At the time of trial, the specific private beneficiaries had not even been identified, and no development agreement had even been signed. How, then, could the trial judge have evaluated favoritism, let alone resolved, in an informed way, the question of whether the public benefits to be supplied by the as-yet-unidentified private party would be, as Justice Kennedy said, "so trivial and implausible" that their very paucity would raise increased suspicions of impermissible private purpose?
Short of undertaking a full rehearing, itself, the Court could simply - and quite prudently -- vacate the lower court judgment and remand for a new examination of the facts by the trial court. This alternative, too, would be preferable to the status quo.
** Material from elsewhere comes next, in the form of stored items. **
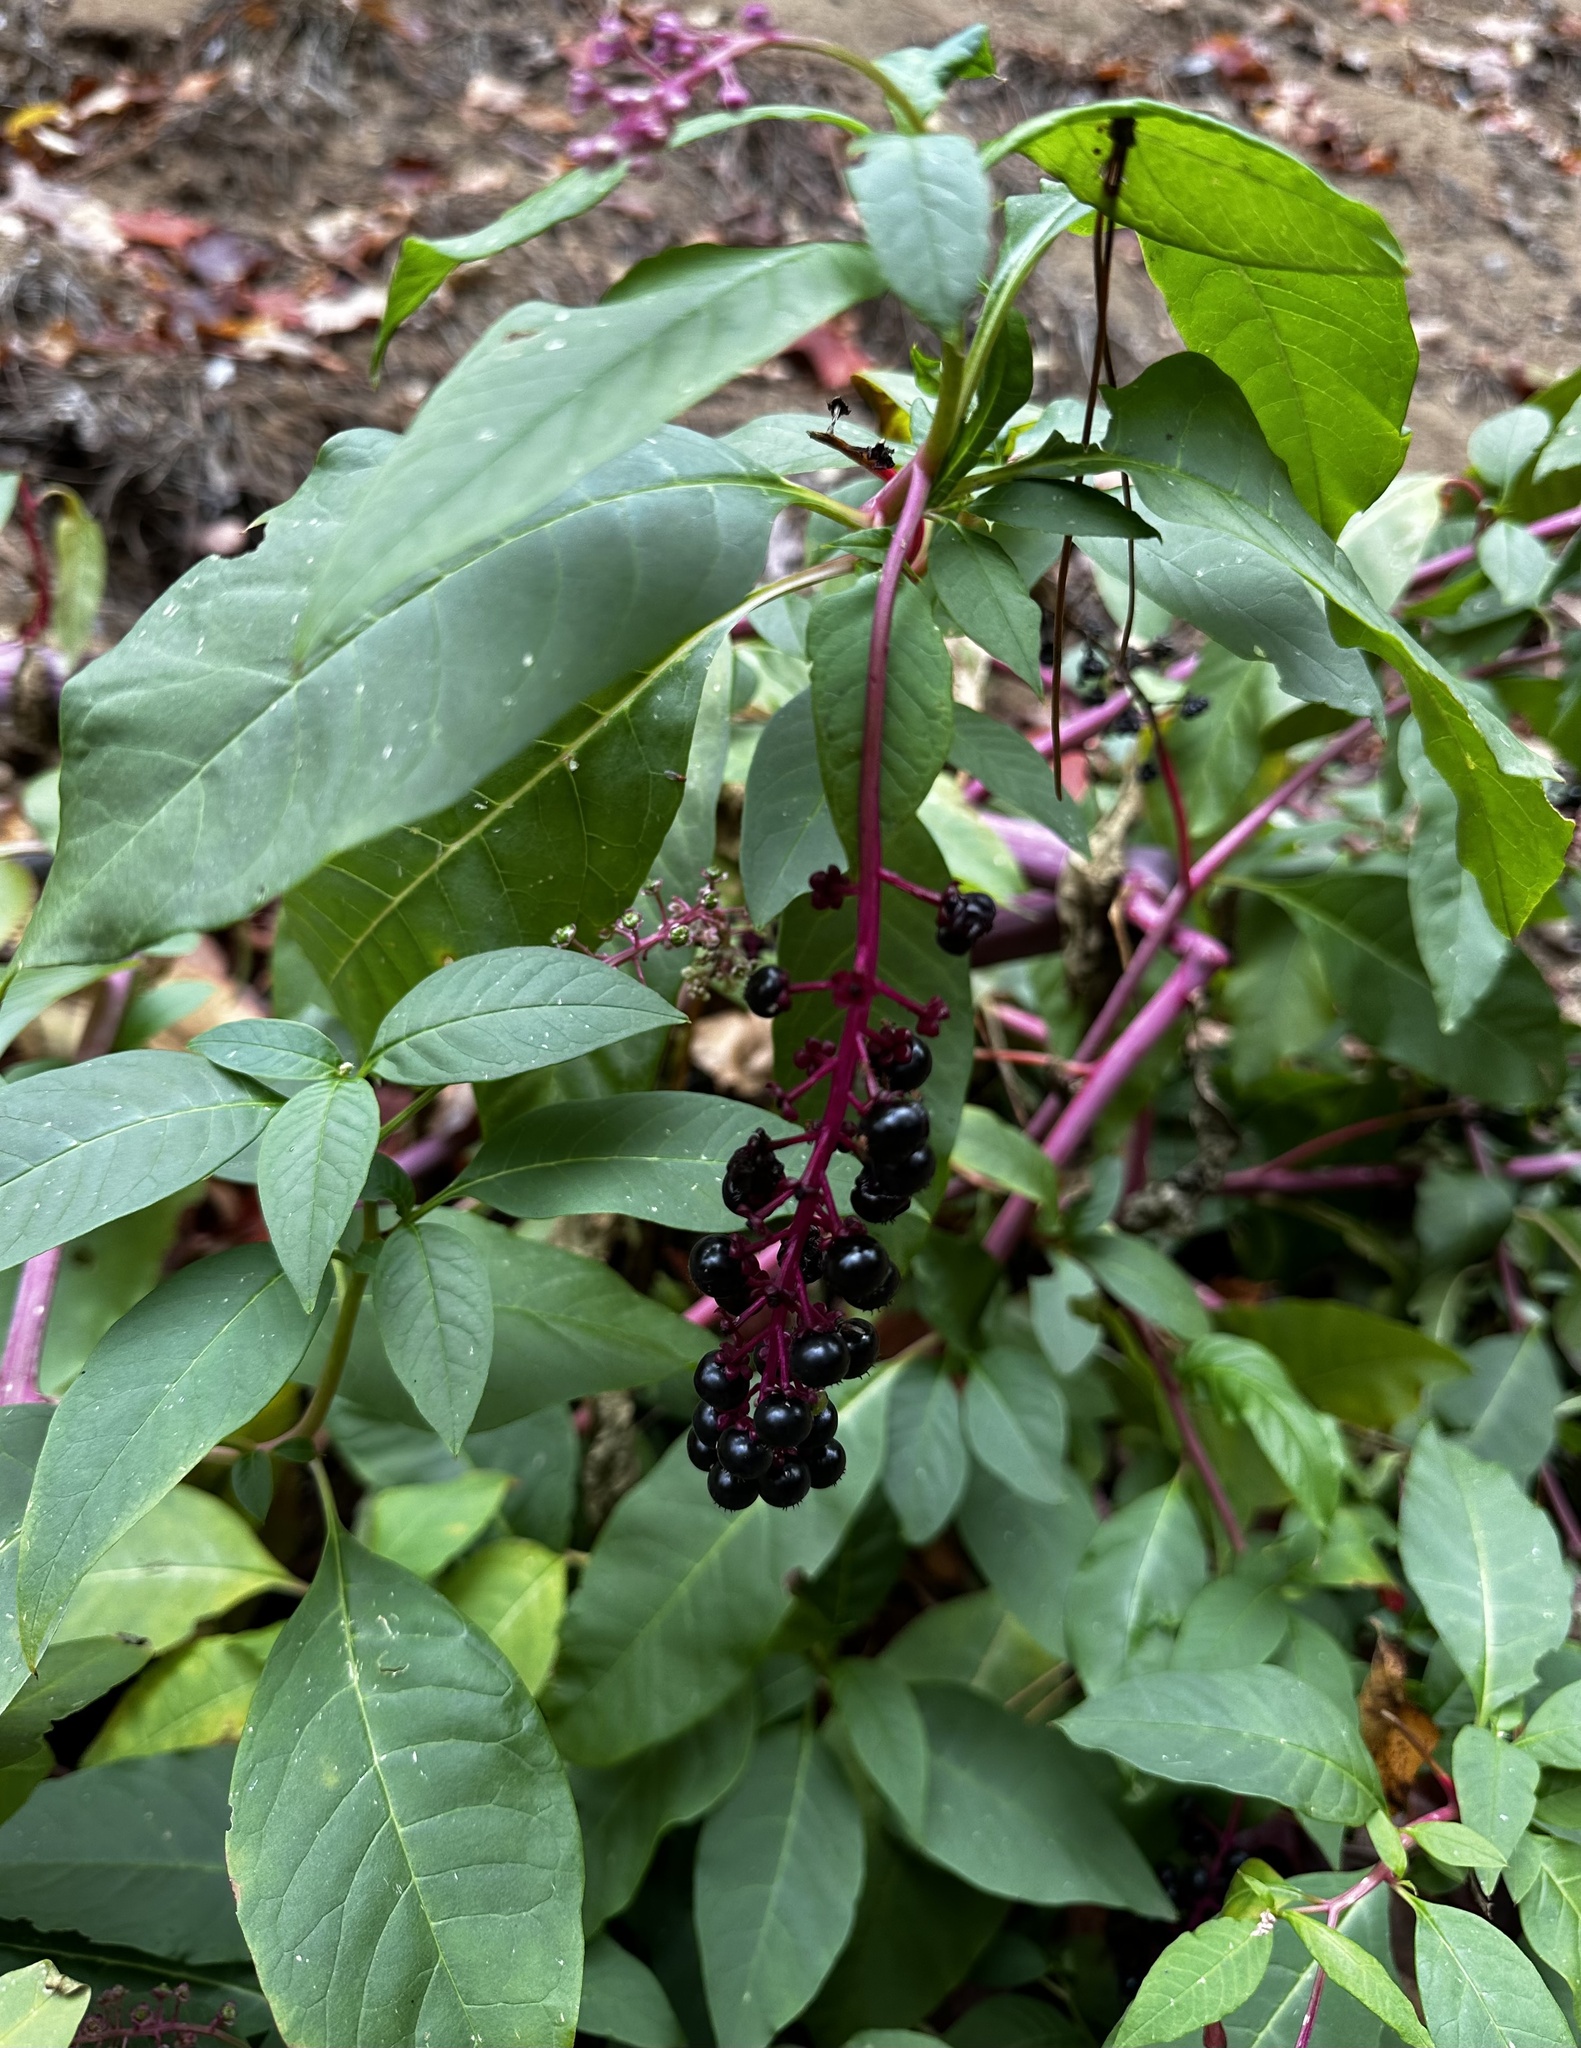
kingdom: Plantae
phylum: Tracheophyta
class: Magnoliopsida
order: Caryophyllales
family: Phytolaccaceae
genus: Phytolacca
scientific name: Phytolacca americana
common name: American pokeweed
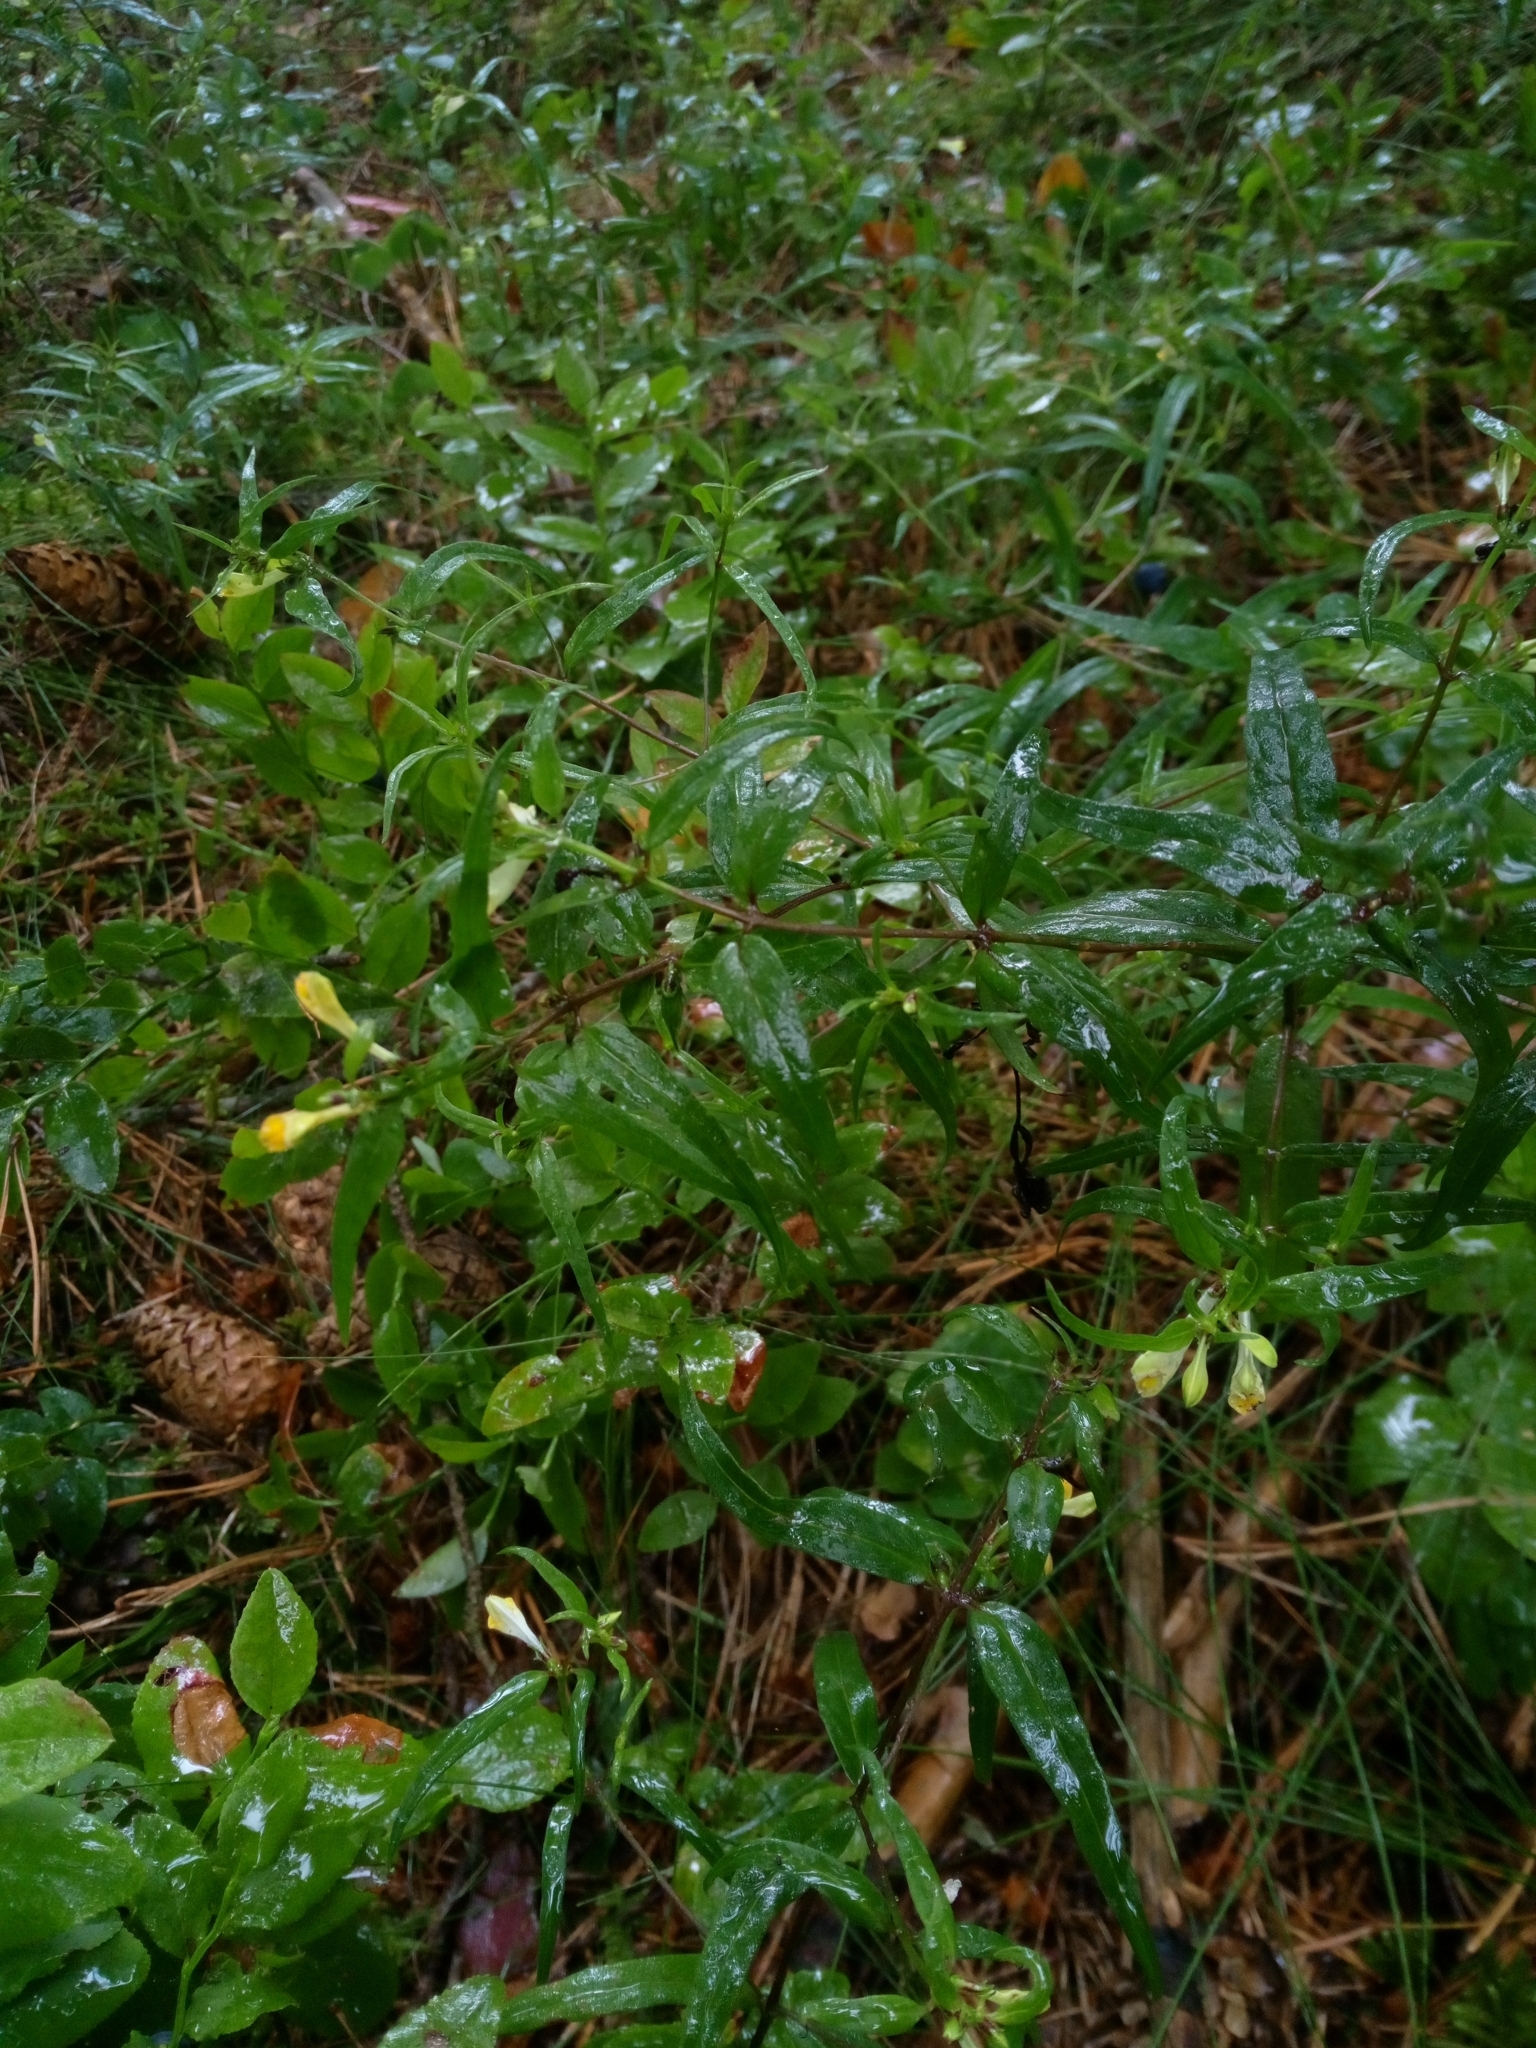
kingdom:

In deciding Kelo, the Court articulated a new understanding of "public use," with Kennedy's view arguably being the most precise statement of the holding. Even assuming that ruling is valid, it is a matter of basic fairness and standard practice, for the Court to vacate and remand to allow the trial court to apply a newly announced standard to the facts -- especially where, as here, some of the key facts were unknown at trial.
While Justice Kennedy's separate concurrence makes him the most likely to urge a rehearing for purpose of remand, Justice Stevens might wish to grasp this opportunity himself. After all, when Stevens dismissed the hypotheticals of abuse, which have now come to pass, he quoted Oliver Wendell Holmes, to the effect that the powers of government are "not the power to destroy while this Court sits."
Justice Stevens could help vindicate that very maxim by convincing the Court not to destroy family homes -- at least, not until the merits can be assessed, in the trial court, by the new legal standard he and the Kelo majority articulated.